15 May 2011

The Lovely Bones Movie


LOVELY BONES will be one of the films of the year. Lovely bones was a wonderful movie - heartbreaking at so many times and feel that it is anything but 'spiritually hollow'. Will be watching it again!

Susie's father Jack, on extended leave from work, begins to suspect Harvey, a sentiment his surviving daughter Lindsey comes to share. Susie and Ray watched as the principal and the art teacher chastised Ruth for her charcoal drawings of "real women.".When the adults left, Susie and Ray climbed down, and Susie asked to see Ruth's sketchbook. Impressed by the drawings, Susie changed her perspective of Ruth, seeing her as special rather than strange. Susie never really seems all that upset that she got murdered, and she doesn't seem bothered that her heaven consists only of other rape victims. There is a time in the film where Susie acknowledges that a girl in her neighborhood that died of Leukemia didn't go to her heaven.

Abigail puts her Camus on the nightstand, knocking off a copy of Hermann Hesse's Siddhartha . But when she reaches back over to turn off the lamp, a copy of the very same book is visible on the table, resting underneath the lamp. Abigail turns in on herself, beginning an affair with the investigating officer, and then running off to California to keep from dealing with the pain. Perform a character analysis of main characters in The Lovely Bones and explore the ways in which they deal with their own private grief.

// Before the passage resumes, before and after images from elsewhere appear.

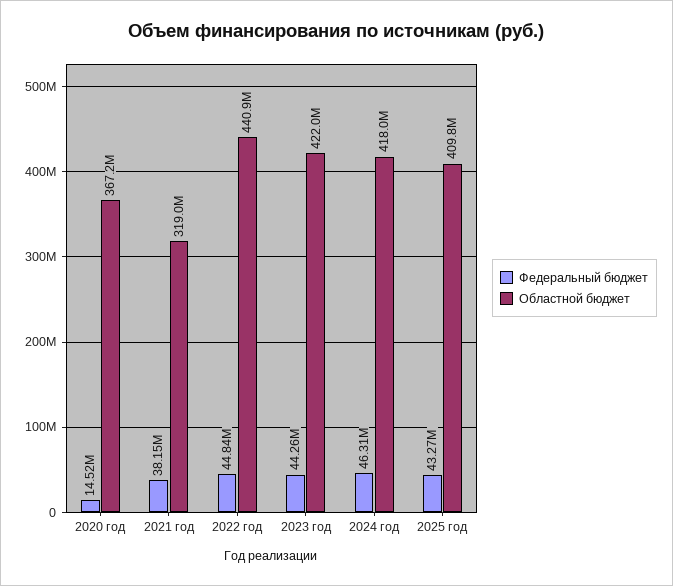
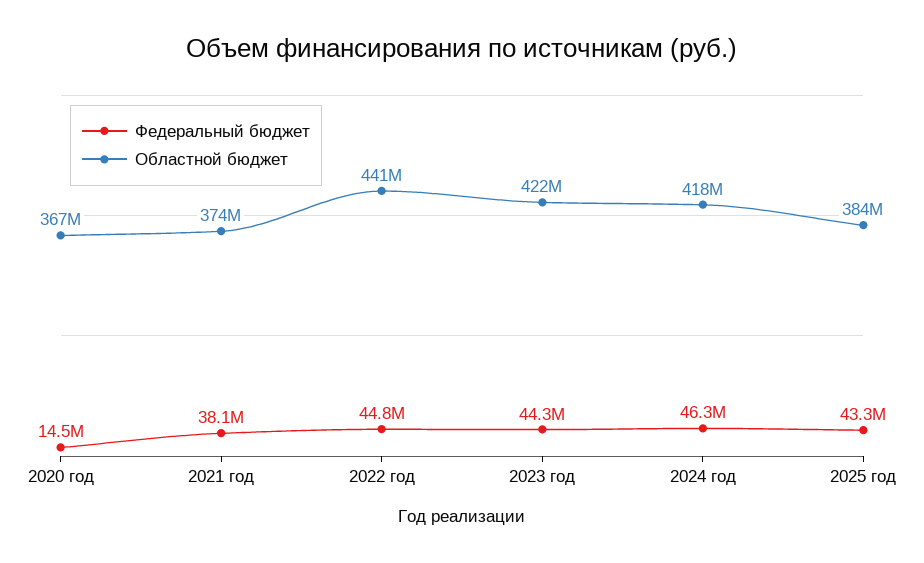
  {
    "Федеральный бюджет": {
      "2020 год": 14520000,
      "2021 год": 38150000,
      "2022 год": 44840000,
      "2023 год": 44260000,
      "2024 год": 46310000,
      "2025 год": 43270000
    },
    "Областной бюджет": {
      "2020 год": 367200000,
-     "2021 год": 319000000,
+     "2021 год": 374000000,
      "2022 год": 440900000,
      "2023 год": 422000000,
      "2024 год": 418000000,
-     "2025 год": 409800000
+     "2025 год": 384000000
    }
  }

Jackson should have spent more time exploring the relationships between Susie?s friends and relatives; instead he invested a huge amount of time and energy in figuring out how to make the stupidest looking afterworld I?ve ever seen. Jackson, whose early features showed a real talent for switching tones (rewatch The Frighteners for its effortless blend of the silly and nightmarish), inexplicably frames the proceedings like outtakes from Mrs. Doubtfire , all kitchen slapstick and gently aggrieved reaction shots beneath aggressive pop music. Jackson moves these characters around like chess pieces in a game with no rules, with no regard for motivation. He guides them into plot points without giving them — or an audience without a study guide — much idea why they're taking these actions.

Peter Jackson is the director of the Lord of the Rings trilogy, and one of the biggest moneymakers in Hollywood history. Alice Sebold is the author of The Lovely Bones which, since it came out in 2002, has become one of the bestselling novels of the millennium. Peter put his own spin on it based on the impression the book made on him. Peter wouldn't be the visionary he is if he did that. One thing I hope is that he includes a more satisfying ending than the book has.

Ronan is a natural, and shows us Susie’s innocence peeling away layer by layer. From the afterlife, as a very solid ghost, Susie retells her family’s experiences before and after the crime: half post mortem, half detective story. Ronan's breathy line readings grate on the nerves, and Tucci's skills are wasted on such a thin character as this garden-variety monster (who is this guy? What happened to his wife?